L’enjeu pour APS Coatings est de renforcer la confiance que lui accorde ses Clients, en intégrant une capacité de production de masques adaptés à chaque géométrie.

Cette solution est-elle viable pour être intégrer comme une solution de masquage dans le secteur du traitement et revêtement de surface ?

DP  : Nos premières observations sont absolument concluantes. Les pièces produites à l’aide des masques ont toutes passé tous nos contrôles qualité. Les masques ont supporté au moins deux cycles de projection sans perdre leur fonction et ont assuré une délimitation efficace des zones revêtues.

Dans certains cas, il sera nécessaire de remplir quelques obligations réglementaires afin de qualifier la formulation du silicone utilisée. Ce travail est en cours chez APS Coatings.

Enfin, la productivité de l’imprimante 3D semble être compatible avec nos besoins puisque l’on a démontré que le nombre de masques nécessaire à la production d’un lot pouvait être imprimé en une dizaine d’heures.

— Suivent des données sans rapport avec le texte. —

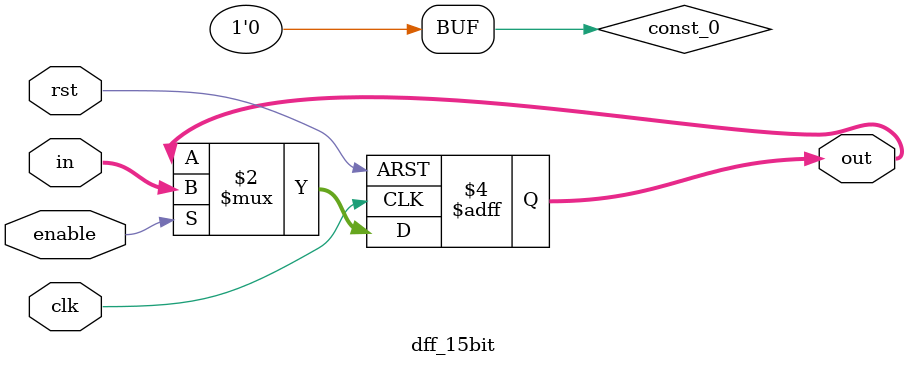
<source format=v>

`timescale 1ns/1ns

module dff_15bit 
(
  input clk,       
  input rst,    
  input enable,    
  input [14:0] in,  
  output reg [14:0] out
);

wire const_0; 

assign const_0 = 1'b0;

always @(posedge clk or posedge rst) begin
  if (rst)
    out <= const_0;
  else if (enable)
    out <= in;
end

endmodule

</source>
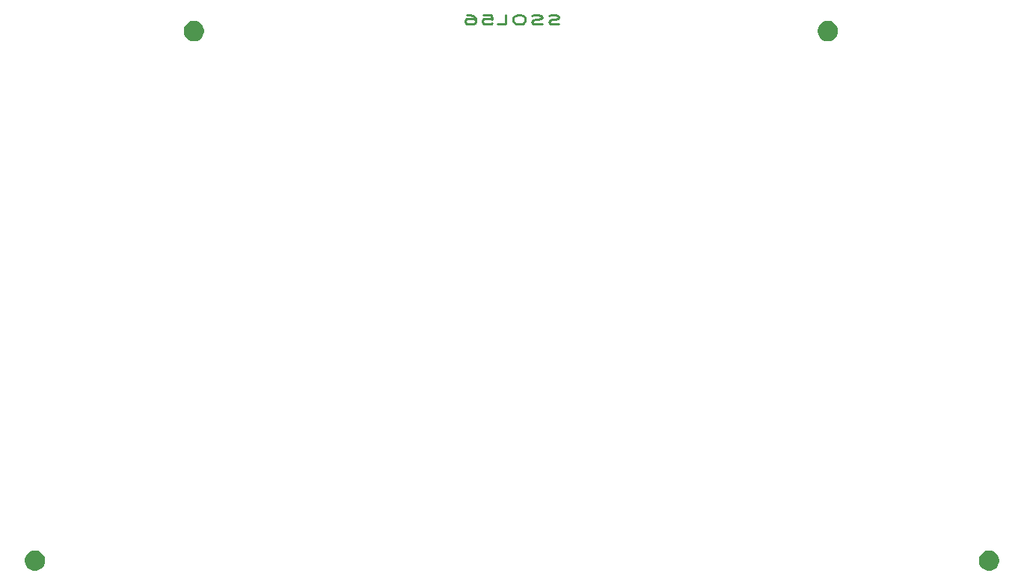
<source format=gbs>
G04 #@! TF.GenerationSoftware,KiCad,Pcbnew,(5.1.0-0)*
G04 #@! TF.CreationDate,2019-06-09T21:39:38+02:00*
G04 #@! TF.ProjectId,ssol56-pcb,73736f6c-3536-42d7-9063-622e6b696361,rev?*
G04 #@! TF.SameCoordinates,Original*
G04 #@! TF.FileFunction,Soldermask,Bot*
G04 #@! TF.FilePolarity,Negative*
%FSLAX46Y46*%
G04 Gerber Fmt 4.6, Leading zero omitted, Abs format (unit mm)*
G04 Created by KiCad (PCBNEW (5.1.0-0)) date 2019-06-09 21:39:38*
%MOMM*%
%LPD*%
G04 APERTURE LIST*
%ADD10C,0.250000*%
%ADD11C,0.100000*%
G04 APERTURE END LIST*
D10*
X218285714Y-30654761D02*
X218000000Y-30702380D01*
X217523809Y-30702380D01*
X217333333Y-30654761D01*
X217238095Y-30607142D01*
X217142857Y-30511904D01*
X217142857Y-30416666D01*
X217238095Y-30321428D01*
X217333333Y-30273809D01*
X217523809Y-30226190D01*
X217904761Y-30178571D01*
X218095238Y-30130952D01*
X218190476Y-30083333D01*
X218285714Y-29988095D01*
X218285714Y-29892857D01*
X218190476Y-29797619D01*
X218095238Y-29750000D01*
X217904761Y-29702380D01*
X217428571Y-29702380D01*
X217142857Y-29750000D01*
X216380952Y-30654761D02*
X216095238Y-30702380D01*
X215619047Y-30702380D01*
X215428571Y-30654761D01*
X215333333Y-30607142D01*
X215238095Y-30511904D01*
X215238095Y-30416666D01*
X215333333Y-30321428D01*
X215428571Y-30273809D01*
X215619047Y-30226190D01*
X216000000Y-30178571D01*
X216190476Y-30130952D01*
X216285714Y-30083333D01*
X216380952Y-29988095D01*
X216380952Y-29892857D01*
X216285714Y-29797619D01*
X216190476Y-29750000D01*
X216000000Y-29702380D01*
X215523809Y-29702380D01*
X215238095Y-29750000D01*
X214000000Y-29702380D02*
X213619047Y-29702380D01*
X213428571Y-29750000D01*
X213238095Y-29845238D01*
X213142857Y-30035714D01*
X213142857Y-30369047D01*
X213238095Y-30559523D01*
X213428571Y-30654761D01*
X213619047Y-30702380D01*
X214000000Y-30702380D01*
X214190476Y-30654761D01*
X214380952Y-30559523D01*
X214476190Y-30369047D01*
X214476190Y-30035714D01*
X214380952Y-29845238D01*
X214190476Y-29750000D01*
X214000000Y-29702380D01*
X211333333Y-30702380D02*
X212285714Y-30702380D01*
X212285714Y-29702380D01*
X209714285Y-29702380D02*
X210666666Y-29702380D01*
X210761904Y-30178571D01*
X210666666Y-30130952D01*
X210476190Y-30083333D01*
X210000000Y-30083333D01*
X209809523Y-30130952D01*
X209714285Y-30178571D01*
X209619047Y-30273809D01*
X209619047Y-30511904D01*
X209714285Y-30607142D01*
X209809523Y-30654761D01*
X210000000Y-30702380D01*
X210476190Y-30702380D01*
X210666666Y-30654761D01*
X210761904Y-30607142D01*
X207904761Y-29702380D02*
X208285714Y-29702380D01*
X208476190Y-29750000D01*
X208571428Y-29797619D01*
X208761904Y-29940476D01*
X208857142Y-30130952D01*
X208857142Y-30511904D01*
X208761904Y-30607142D01*
X208666666Y-30654761D01*
X208476190Y-30702380D01*
X208095238Y-30702380D01*
X207904761Y-30654761D01*
X207809523Y-30607142D01*
X207714285Y-30511904D01*
X207714285Y-30273809D01*
X207809523Y-30178571D01*
X207904761Y-30130952D01*
X208095238Y-30083333D01*
X208476190Y-30083333D01*
X208666666Y-30130952D01*
X208761904Y-30178571D01*
X208857142Y-30273809D01*
D11*
G36*
X267224549Y-90371116D02*
G01*
X267335734Y-90393232D01*
X267545203Y-90479997D01*
X267733720Y-90605960D01*
X267894040Y-90766280D01*
X268020003Y-90954797D01*
X268106768Y-91164266D01*
X268151000Y-91386636D01*
X268151000Y-91613364D01*
X268106768Y-91835734D01*
X268020003Y-92045203D01*
X267894040Y-92233720D01*
X267733720Y-92394040D01*
X267545203Y-92520003D01*
X267335734Y-92606768D01*
X267224549Y-92628884D01*
X267113365Y-92651000D01*
X266886635Y-92651000D01*
X266775451Y-92628884D01*
X266664266Y-92606768D01*
X266454797Y-92520003D01*
X266266280Y-92394040D01*
X266105960Y-92233720D01*
X265979997Y-92045203D01*
X265893232Y-91835734D01*
X265849000Y-91613364D01*
X265849000Y-91386636D01*
X265893232Y-91164266D01*
X265979997Y-90954797D01*
X266105960Y-90766280D01*
X266266280Y-90605960D01*
X266454797Y-90479997D01*
X266664266Y-90393232D01*
X266775451Y-90371116D01*
X266886635Y-90349000D01*
X267113365Y-90349000D01*
X267224549Y-90371116D01*
X267224549Y-90371116D01*
G37*
G36*
X159224549Y-90371116D02*
G01*
X159335734Y-90393232D01*
X159545203Y-90479997D01*
X159733720Y-90605960D01*
X159894040Y-90766280D01*
X160020003Y-90954797D01*
X160106768Y-91164266D01*
X160151000Y-91386636D01*
X160151000Y-91613364D01*
X160106768Y-91835734D01*
X160020003Y-92045203D01*
X159894040Y-92233720D01*
X159733720Y-92394040D01*
X159545203Y-92520003D01*
X159335734Y-92606768D01*
X159224549Y-92628884D01*
X159113365Y-92651000D01*
X158886635Y-92651000D01*
X158775451Y-92628884D01*
X158664266Y-92606768D01*
X158454797Y-92520003D01*
X158266280Y-92394040D01*
X158105960Y-92233720D01*
X157979997Y-92045203D01*
X157893232Y-91835734D01*
X157849000Y-91613364D01*
X157849000Y-91386636D01*
X157893232Y-91164266D01*
X157979997Y-90954797D01*
X158105960Y-90766280D01*
X158266280Y-90605960D01*
X158454797Y-90479997D01*
X158664266Y-90393232D01*
X158775451Y-90371116D01*
X158886635Y-90349000D01*
X159113365Y-90349000D01*
X159224549Y-90371116D01*
X159224549Y-90371116D01*
G37*
G36*
X248974549Y-30371116D02*
G01*
X249085734Y-30393232D01*
X249295203Y-30479997D01*
X249483720Y-30605960D01*
X249644040Y-30766280D01*
X249770003Y-30954797D01*
X249856768Y-31164266D01*
X249901000Y-31386636D01*
X249901000Y-31613364D01*
X249856768Y-31835734D01*
X249770003Y-32045203D01*
X249644040Y-32233720D01*
X249483720Y-32394040D01*
X249295203Y-32520003D01*
X249085734Y-32606768D01*
X248974549Y-32628884D01*
X248863365Y-32651000D01*
X248636635Y-32651000D01*
X248525451Y-32628884D01*
X248414266Y-32606768D01*
X248204797Y-32520003D01*
X248016280Y-32394040D01*
X247855960Y-32233720D01*
X247729997Y-32045203D01*
X247643232Y-31835734D01*
X247599000Y-31613364D01*
X247599000Y-31386636D01*
X247643232Y-31164266D01*
X247729997Y-30954797D01*
X247855960Y-30766280D01*
X248016280Y-30605960D01*
X248204797Y-30479997D01*
X248414266Y-30393232D01*
X248525451Y-30371116D01*
X248636635Y-30349000D01*
X248863365Y-30349000D01*
X248974549Y-30371116D01*
X248974549Y-30371116D01*
G37*
G36*
X177224549Y-30371116D02*
G01*
X177335734Y-30393232D01*
X177545203Y-30479997D01*
X177733720Y-30605960D01*
X177894040Y-30766280D01*
X178020003Y-30954797D01*
X178106768Y-31164266D01*
X178151000Y-31386636D01*
X178151000Y-31613364D01*
X178106768Y-31835734D01*
X178020003Y-32045203D01*
X177894040Y-32233720D01*
X177733720Y-32394040D01*
X177545203Y-32520003D01*
X177335734Y-32606768D01*
X177224549Y-32628884D01*
X177113365Y-32651000D01*
X176886635Y-32651000D01*
X176775451Y-32628884D01*
X176664266Y-32606768D01*
X176454797Y-32520003D01*
X176266280Y-32394040D01*
X176105960Y-32233720D01*
X175979997Y-32045203D01*
X175893232Y-31835734D01*
X175849000Y-31613364D01*
X175849000Y-31386636D01*
X175893232Y-31164266D01*
X175979997Y-30954797D01*
X176105960Y-30766280D01*
X176266280Y-30605960D01*
X176454797Y-30479997D01*
X176664266Y-30393232D01*
X176775451Y-30371116D01*
X176886635Y-30349000D01*
X177113365Y-30349000D01*
X177224549Y-30371116D01*
X177224549Y-30371116D01*
G37*
M02*

</source>
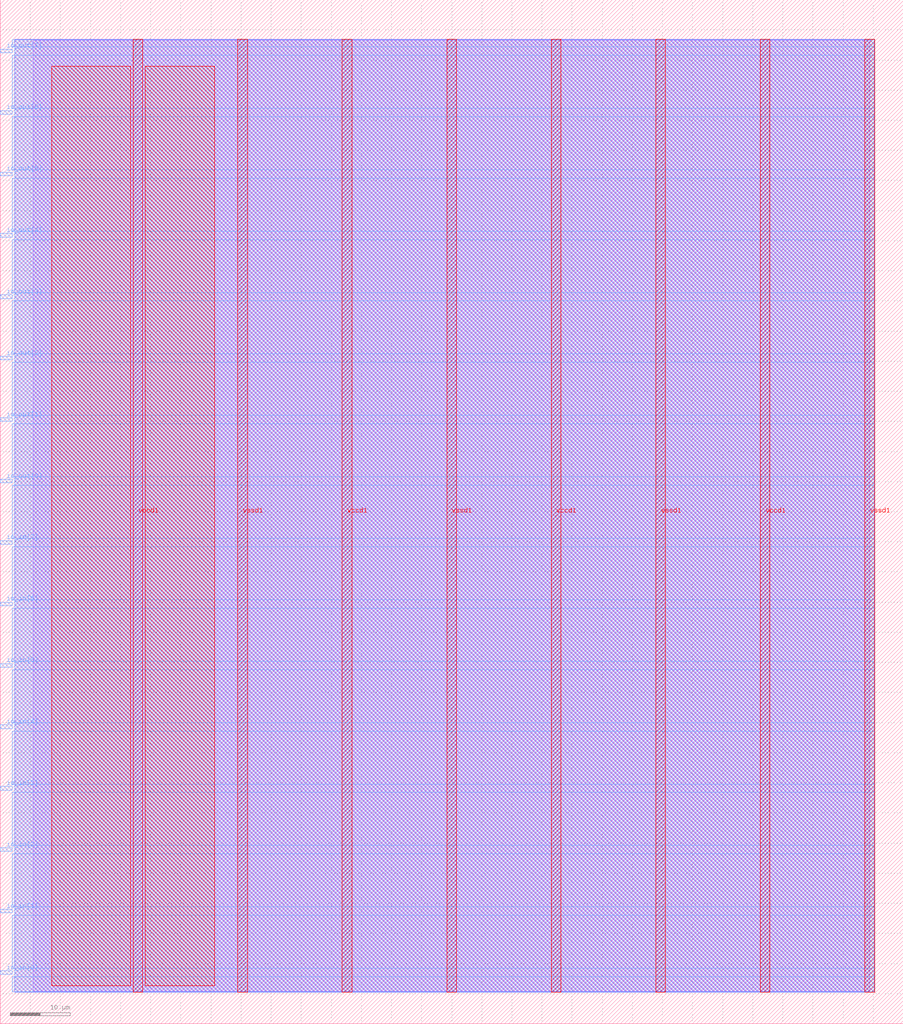
<source format=lef>
VERSION 5.7 ;
  NOWIREEXTENSIONATPIN ON ;
  DIVIDERCHAR "/" ;
  BUSBITCHARS "[]" ;
MACRO user_module_347894637149553236
  CLASS BLOCK ;
  FOREIGN user_module_347894637149553236 ;
  ORIGIN 0.000 0.000 ;
  SIZE 150.000 BY 170.000 ;
  PIN io_in[0]
    DIRECTION INPUT ;
    USE SIGNAL ;
    PORT
      LAYER met3 ;
        RECT 0.000 8.200 2.000 8.800 ;
    END
  END io_in[0]
  PIN io_in[1]
    DIRECTION INPUT ;
    USE SIGNAL ;
    PORT
      LAYER met3 ;
        RECT 0.000 18.400 2.000 19.000 ;
    END
  END io_in[1]
  PIN io_in[2]
    DIRECTION INPUT ;
    USE SIGNAL ;
    PORT
      LAYER met3 ;
        RECT 0.000 28.600 2.000 29.200 ;
    END
  END io_in[2]
  PIN io_in[3]
    DIRECTION INPUT ;
    USE SIGNAL ;
    PORT
      LAYER met3 ;
        RECT 0.000 38.800 2.000 39.400 ;
    END
  END io_in[3]
  PIN io_in[4]
    DIRECTION INPUT ;
    USE SIGNAL ;
    PORT
      LAYER met3 ;
        RECT 0.000 49.000 2.000 49.600 ;
    END
  END io_in[4]
  PIN io_in[5]
    DIRECTION INPUT ;
    USE SIGNAL ;
    PORT
      LAYER met3 ;
        RECT 0.000 59.200 2.000 59.800 ;
    END
  END io_in[5]
  PIN io_in[6]
    DIRECTION INPUT ;
    USE SIGNAL ;
    PORT
      LAYER met3 ;
        RECT 0.000 69.400 2.000 70.000 ;
    END
  END io_in[6]
  PIN io_in[7]
    DIRECTION INPUT ;
    USE SIGNAL ;
    PORT
      LAYER met3 ;
        RECT 0.000 79.600 2.000 80.200 ;
    END
  END io_in[7]
  PIN io_out[0]
    DIRECTION OUTPUT TRISTATE ;
    USE SIGNAL ;
    PORT
      LAYER met3 ;
        RECT 0.000 89.800 2.000 90.400 ;
    END
  END io_out[0]
  PIN io_out[1]
    DIRECTION OUTPUT TRISTATE ;
    USE SIGNAL ;
    PORT
      LAYER met3 ;
        RECT 0.000 100.000 2.000 100.600 ;
    END
  END io_out[1]
  PIN io_out[2]
    DIRECTION OUTPUT TRISTATE ;
    USE SIGNAL ;
    PORT
      LAYER met3 ;
        RECT 0.000 110.200 2.000 110.800 ;
    END
  END io_out[2]
  PIN io_out[3]
    DIRECTION OUTPUT TRISTATE ;
    USE SIGNAL ;
    PORT
      LAYER met3 ;
        RECT 0.000 120.400 2.000 121.000 ;
    END
  END io_out[3]
  PIN io_out[4]
    DIRECTION OUTPUT TRISTATE ;
    USE SIGNAL ;
    PORT
      LAYER met3 ;
        RECT 0.000 130.600 2.000 131.200 ;
    END
  END io_out[4]
  PIN io_out[5]
    DIRECTION OUTPUT TRISTATE ;
    USE SIGNAL ;
    PORT
      LAYER met3 ;
        RECT 0.000 140.800 2.000 141.400 ;
    END
  END io_out[5]
  PIN io_out[6]
    DIRECTION OUTPUT TRISTATE ;
    USE SIGNAL ;
    PORT
      LAYER met3 ;
        RECT 0.000 151.000 2.000 151.600 ;
    END
  END io_out[6]
  PIN io_out[7]
    DIRECTION OUTPUT TRISTATE ;
    USE SIGNAL ;
    PORT
      LAYER met3 ;
        RECT 0.000 161.200 2.000 161.800 ;
    END
  END io_out[7]
  PIN vccd1
    DIRECTION INOUT ;
    USE POWER ;
    PORT
      LAYER met4 ;
        RECT 22.085 5.200 23.685 163.440 ;
    END
    PORT
      LAYER met4 ;
        RECT 56.815 5.200 58.415 163.440 ;
    END
    PORT
      LAYER met4 ;
        RECT 91.545 5.200 93.145 163.440 ;
    END
    PORT
      LAYER met4 ;
        RECT 126.275 5.200 127.875 163.440 ;
    END
  END vccd1
  PIN vssd1
    DIRECTION INOUT ;
    USE GROUND ;
    PORT
      LAYER met4 ;
        RECT 39.450 5.200 41.050 163.440 ;
    END
    PORT
      LAYER met4 ;
        RECT 74.180 5.200 75.780 163.440 ;
    END
    PORT
      LAYER met4 ;
        RECT 108.910 5.200 110.510 163.440 ;
    END
    PORT
      LAYER met4 ;
        RECT 143.640 5.200 145.240 163.440 ;
    END
  END vssd1
  OBS
      LAYER li1 ;
        RECT 5.520 5.355 144.440 163.285 ;
      LAYER met1 ;
        RECT 2.370 5.200 145.240 163.440 ;
      LAYER met2 ;
        RECT 2.390 5.255 145.210 163.385 ;
      LAYER met3 ;
        RECT 2.000 162.200 145.230 163.365 ;
        RECT 2.400 160.800 145.230 162.200 ;
        RECT 2.000 152.000 145.230 160.800 ;
        RECT 2.400 150.600 145.230 152.000 ;
        RECT 2.000 141.800 145.230 150.600 ;
        RECT 2.400 140.400 145.230 141.800 ;
        RECT 2.000 131.600 145.230 140.400 ;
        RECT 2.400 130.200 145.230 131.600 ;
        RECT 2.000 121.400 145.230 130.200 ;
        RECT 2.400 120.000 145.230 121.400 ;
        RECT 2.000 111.200 145.230 120.000 ;
        RECT 2.400 109.800 145.230 111.200 ;
        RECT 2.000 101.000 145.230 109.800 ;
        RECT 2.400 99.600 145.230 101.000 ;
        RECT 2.000 90.800 145.230 99.600 ;
        RECT 2.400 89.400 145.230 90.800 ;
        RECT 2.000 80.600 145.230 89.400 ;
        RECT 2.400 79.200 145.230 80.600 ;
        RECT 2.000 70.400 145.230 79.200 ;
        RECT 2.400 69.000 145.230 70.400 ;
        RECT 2.000 60.200 145.230 69.000 ;
        RECT 2.400 58.800 145.230 60.200 ;
        RECT 2.000 50.000 145.230 58.800 ;
        RECT 2.400 48.600 145.230 50.000 ;
        RECT 2.000 39.800 145.230 48.600 ;
        RECT 2.400 38.400 145.230 39.800 ;
        RECT 2.000 29.600 145.230 38.400 ;
        RECT 2.400 28.200 145.230 29.600 ;
        RECT 2.000 19.400 145.230 28.200 ;
        RECT 2.400 18.000 145.230 19.400 ;
        RECT 2.000 9.200 145.230 18.000 ;
        RECT 2.400 7.800 145.230 9.200 ;
        RECT 2.000 5.275 145.230 7.800 ;
      LAYER met4 ;
        RECT 8.575 6.295 21.685 158.945 ;
        RECT 24.085 6.295 35.585 158.945 ;
  END
END user_module_347894637149553236
END LIBRARY


</source>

RÉCAPUTILATIF DE L’OPÉRATION DE MASQUAGE AVEC IMPRESSION 3D

TRAITEMENT UTILISÉ Projection plasma
TEMPÉRATURES Les particules sont projetées à une température supérieure à 2000°C.
Température du plasma : < 16 000°C
TEMPS DE MASQUAGE / DEMASQUAGE Le temps de masquage de la zone faisant l’objet de cette étude est divisé par 2
TEMPS D’ÉBAVURAGE Le temps d’ébavurage de la zone faisant l’objet de cette étude est divisé par 2
RÉSISTANCE PENDANT LE TRAITEMENT : la pièce a-t-elle bougé Pas de délogement du masque lors de la projection. Un point de vigilance réside dans la bonne mise en place du masque sur sa position. Point adressable par une information aux opérateurs et / ou une amélioration de la conception du masque
RÉACTION AVEC LE TRAITEMENT Bonne tenue des masques après 2 cycles. Légère abrasion du masque au niveau des zones exposées
RÉSIDU OU COULÉES SUR LA PIÈCE Pas de transfert liquide ou gazeux observé sur la pièce masquée

Ces essais ont conduit aux constats suivants :

  • Procédure de préparation et de mise en place de masques spécifiques simplifiée et optimisée.
  • Une délimitation efficace de zones difficiles à épargner.
  • Des opérations d’ébavurage facilitées et une qualité de finition améliorée.
  • Une tenue des masques au flux de projection permettant une réutilisation sur au moins deux cycles.

Cette nouvelle solution permet de produire rapidement des masques sur-mesure, réutilisables, et adaptés à toutes les formes de pièce à traiter.

Le plus important est que l’impression 3D silicone apporte un gain d’efficacité lors de l’étape de masquage et allège significativement une opération parfois complexe.